-- Data for the task follows --
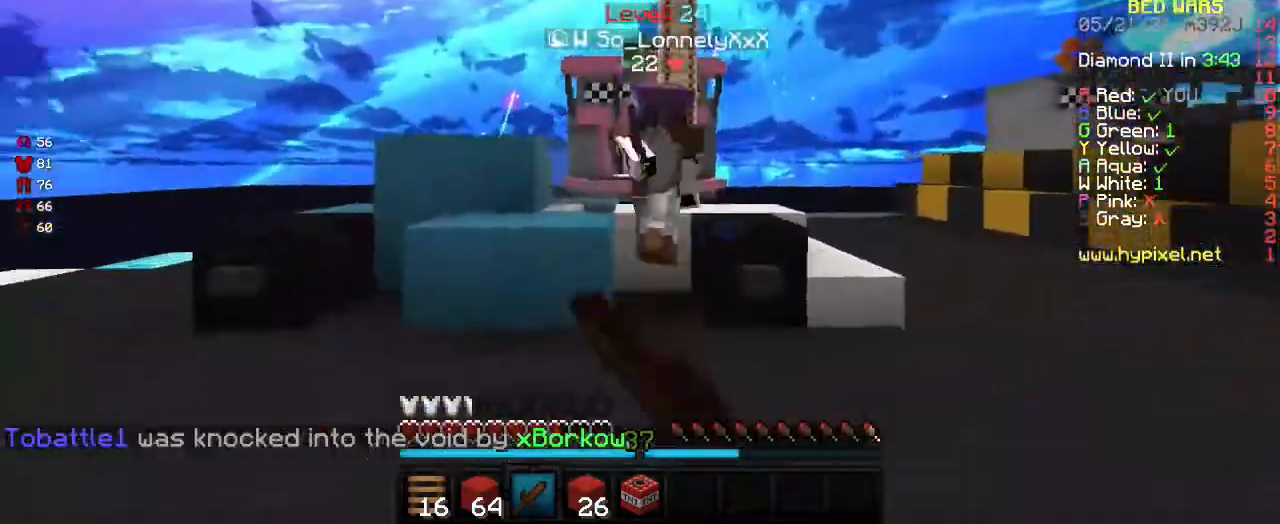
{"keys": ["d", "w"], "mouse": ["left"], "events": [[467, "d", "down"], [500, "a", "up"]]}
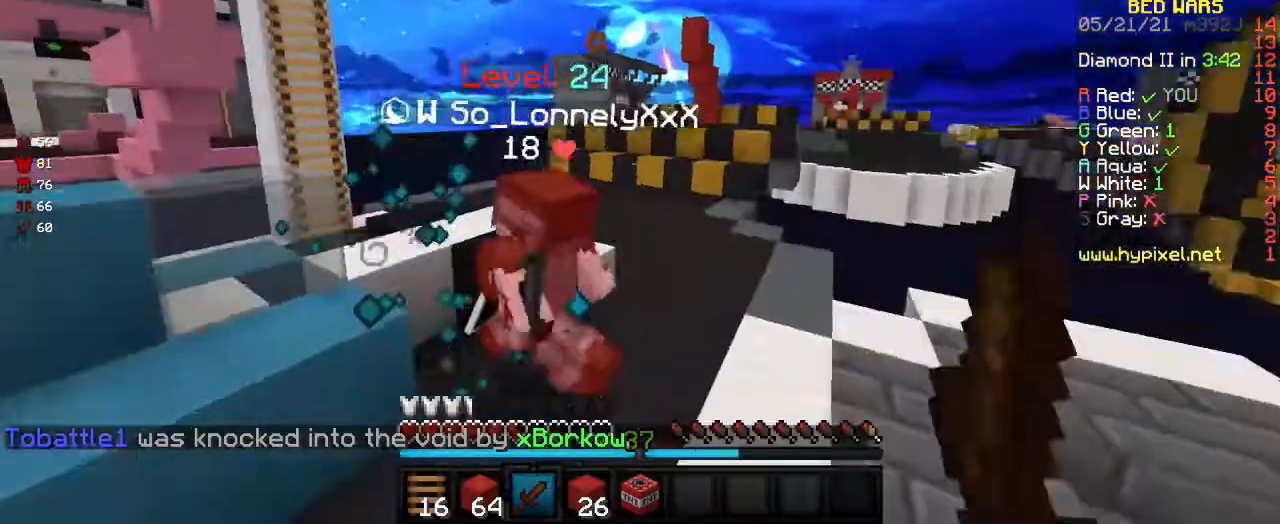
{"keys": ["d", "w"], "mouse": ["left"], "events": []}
-- Data for the task concluded --
-- Data for the task follows --
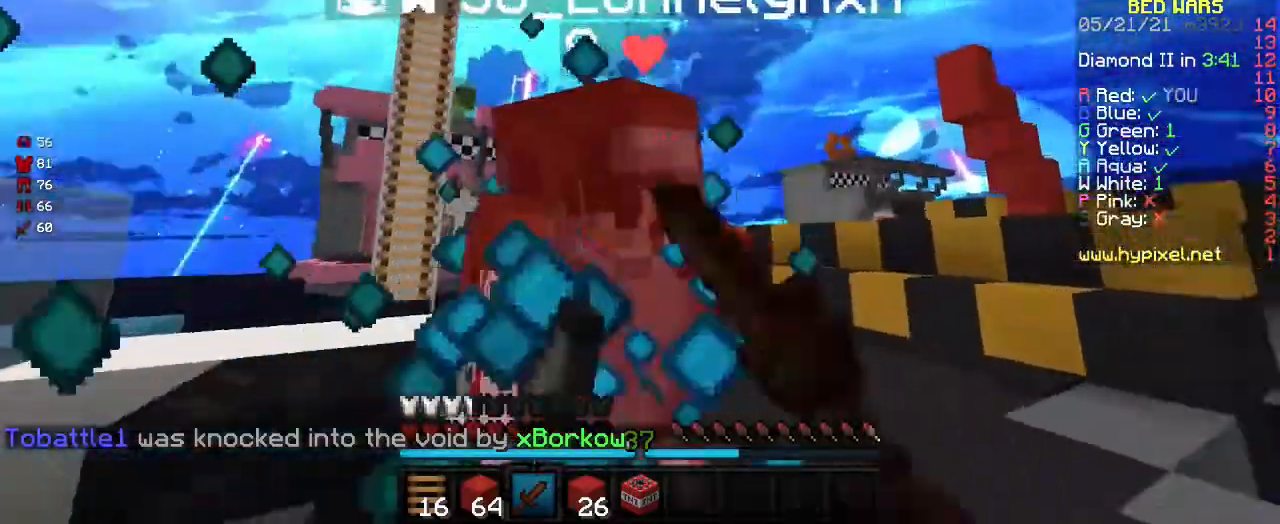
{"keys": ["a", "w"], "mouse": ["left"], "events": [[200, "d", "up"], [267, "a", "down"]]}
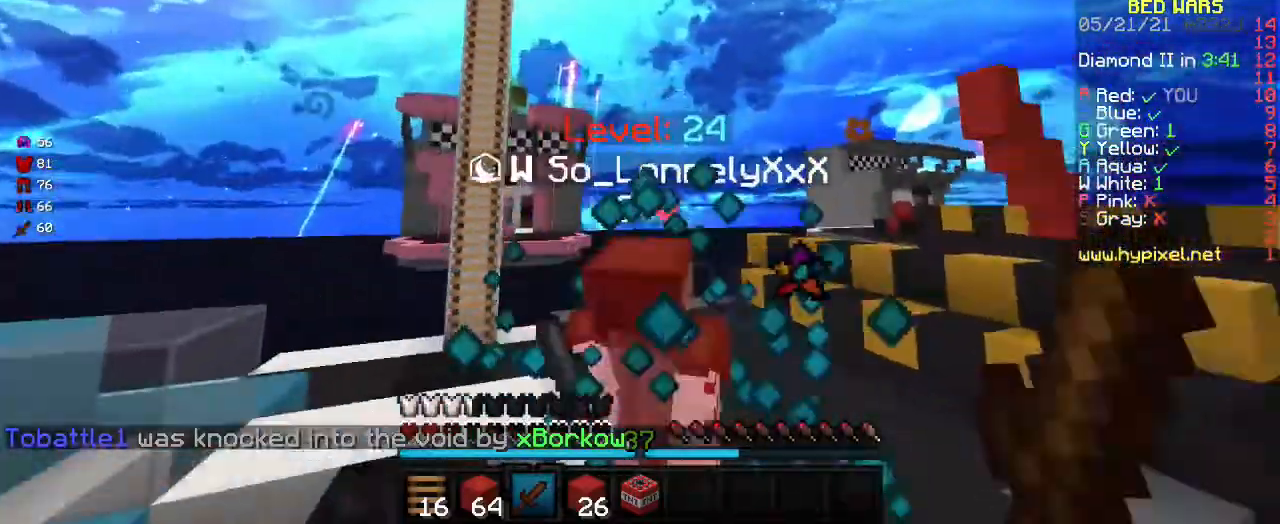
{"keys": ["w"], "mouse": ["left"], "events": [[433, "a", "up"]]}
-- Data for the task concluded --
# Work to complete
Copy every line above that includes the string "down".

# Answer to the exercise
{"keys": ["d", "w"], "mouse": ["left"], "events": [[467, "d", "down"], [500, "a", "up"]]}
{"keys": ["a", "w"], "mouse": ["left"], "events": [[200, "d", "up"], [267, "a", "down"]]}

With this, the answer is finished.